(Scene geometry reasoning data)
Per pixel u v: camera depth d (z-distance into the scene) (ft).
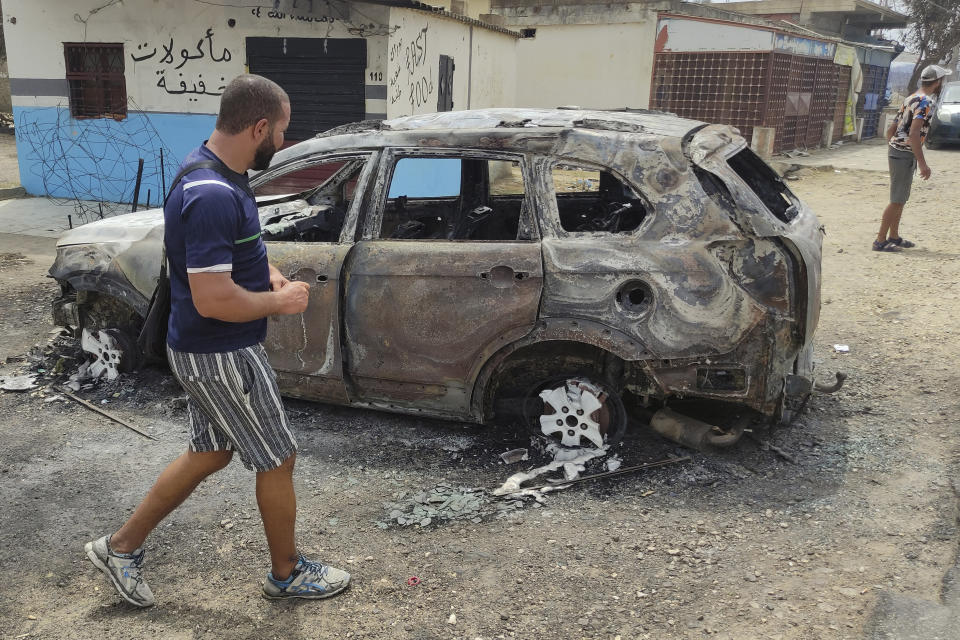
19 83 38.47
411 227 16.51
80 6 36.42
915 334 19.45
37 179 39.68
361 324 13.19
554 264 12.16
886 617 9.07
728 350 11.58
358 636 9.00
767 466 12.92
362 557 10.55
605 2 64.69
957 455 13.19
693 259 11.62
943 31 111.55
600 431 13.14
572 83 67.56
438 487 12.37
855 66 80.02
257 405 8.59
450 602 9.60
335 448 13.70
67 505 11.84
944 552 10.40
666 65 63.87
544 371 13.42
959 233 31.22
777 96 62.59
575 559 10.44
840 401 15.52
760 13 98.17
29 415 14.92
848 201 40.78
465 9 63.21
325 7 32.07
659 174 11.98
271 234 14.60
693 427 13.21
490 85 48.88
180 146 36.88
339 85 33.68
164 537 11.04
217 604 9.61
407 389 13.35
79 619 9.34
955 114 63.46
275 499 9.02
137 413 15.01
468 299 12.53
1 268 26.32
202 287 7.70
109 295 16.26
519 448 13.61
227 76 35.09
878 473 12.64
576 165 12.40
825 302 22.49
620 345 11.95
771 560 10.35
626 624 9.14
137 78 36.52
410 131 13.47
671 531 11.09
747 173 13.52
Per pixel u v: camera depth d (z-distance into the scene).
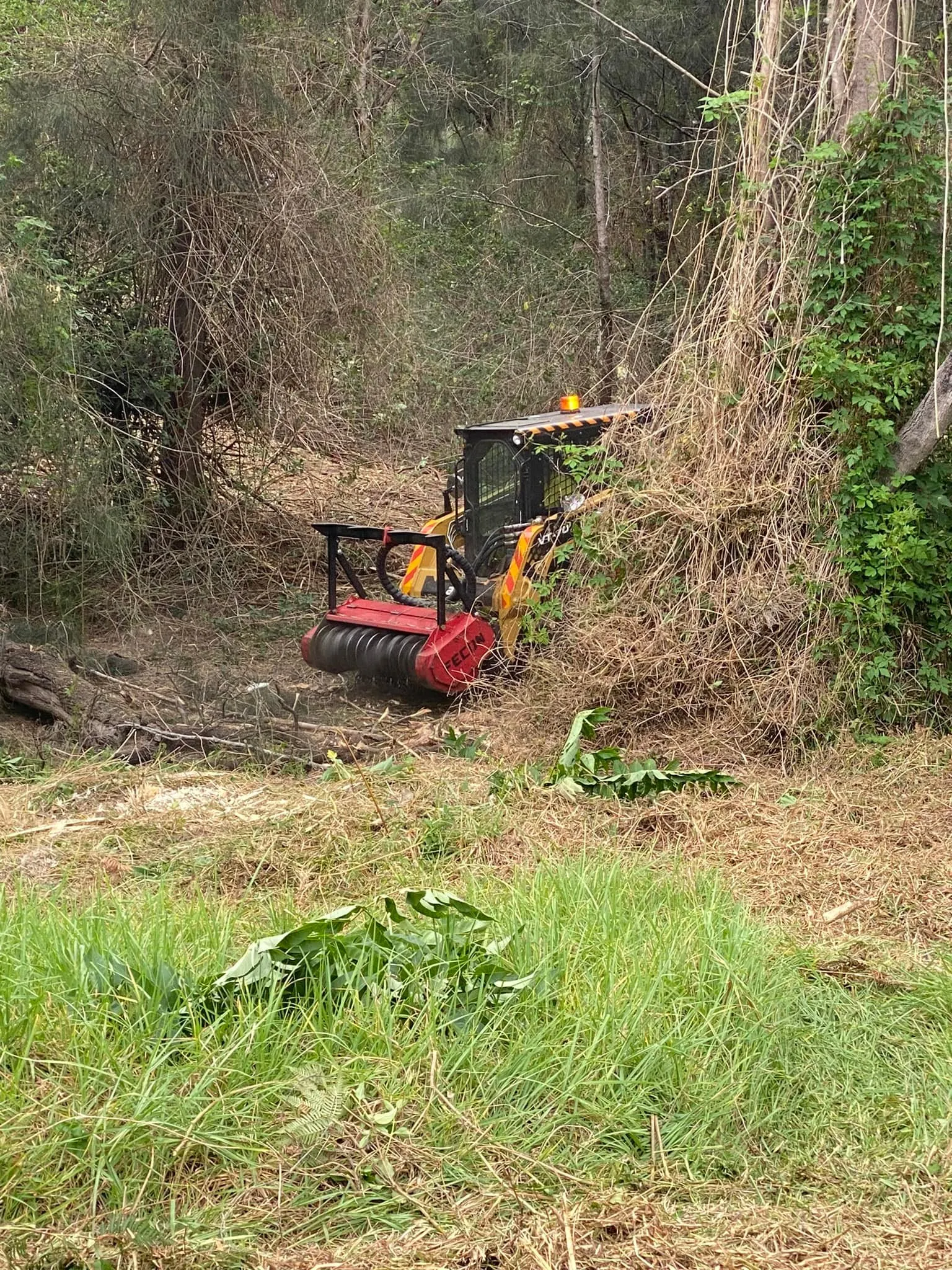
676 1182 3.72
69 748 8.84
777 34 9.16
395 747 8.67
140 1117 3.55
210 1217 3.37
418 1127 3.74
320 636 9.80
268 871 6.43
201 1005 4.10
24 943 4.32
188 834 6.95
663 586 8.55
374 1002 4.13
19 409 10.49
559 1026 4.24
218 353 12.88
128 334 12.71
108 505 11.17
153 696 9.87
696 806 7.22
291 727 8.89
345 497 15.84
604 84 20.30
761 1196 3.75
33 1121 3.52
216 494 13.61
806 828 6.96
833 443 8.66
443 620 9.29
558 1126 3.86
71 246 12.55
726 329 9.10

● **Work item**:
Reprint the entries above exactly, images removed.

● **The completed task**:
Per pixel u v: camera depth d (z-distance into the scene) (ft).
19 83 38.47
411 227 16.51
80 6 36.42
915 334 19.45
37 179 39.68
361 324 13.19
554 264 12.16
886 617 9.07
728 350 11.58
358 636 9.00
767 466 12.92
362 557 10.55
605 2 64.69
957 455 13.19
693 259 11.62
943 31 111.55
600 431 13.14
572 83 67.56
438 487 12.37
855 66 80.02
257 405 8.59
450 602 9.60
335 448 13.70
67 505 11.84
944 552 10.40
666 65 63.87
544 371 13.42
959 233 31.22
777 96 62.59
575 559 10.44
840 401 15.52
760 13 98.17
29 415 14.92
848 201 40.78
465 9 63.21
325 7 32.07
659 174 11.98
271 234 14.60
693 427 13.21
490 85 48.88
180 146 36.88
339 85 33.68
164 537 11.04
217 604 9.61
407 389 13.35
79 619 9.34
955 114 63.46
275 499 9.02
137 413 15.01
468 299 12.53
1 268 26.32
202 287 7.70
109 295 16.26
519 448 13.61
227 76 35.09
878 473 12.64
576 165 12.40
825 302 22.49
620 345 11.95
771 560 10.35
626 624 9.14
137 78 36.52
410 131 13.47
671 531 11.09
747 173 13.52
Per pixel u v: camera depth d (z-distance into the scene).
676 1182 3.72
69 748 8.84
777 34 9.16
395 747 8.67
140 1117 3.55
210 1217 3.37
418 1127 3.74
320 636 9.80
268 871 6.43
201 1005 4.10
24 943 4.32
188 834 6.95
663 586 8.55
374 1002 4.13
19 409 10.49
559 1026 4.24
218 353 12.88
128 334 12.71
108 505 11.17
153 696 9.87
696 806 7.22
291 727 8.89
345 497 15.84
604 84 20.30
761 1196 3.75
33 1121 3.52
216 494 13.61
806 828 6.96
833 443 8.66
443 620 9.29
558 1126 3.86
71 246 12.55
726 329 9.10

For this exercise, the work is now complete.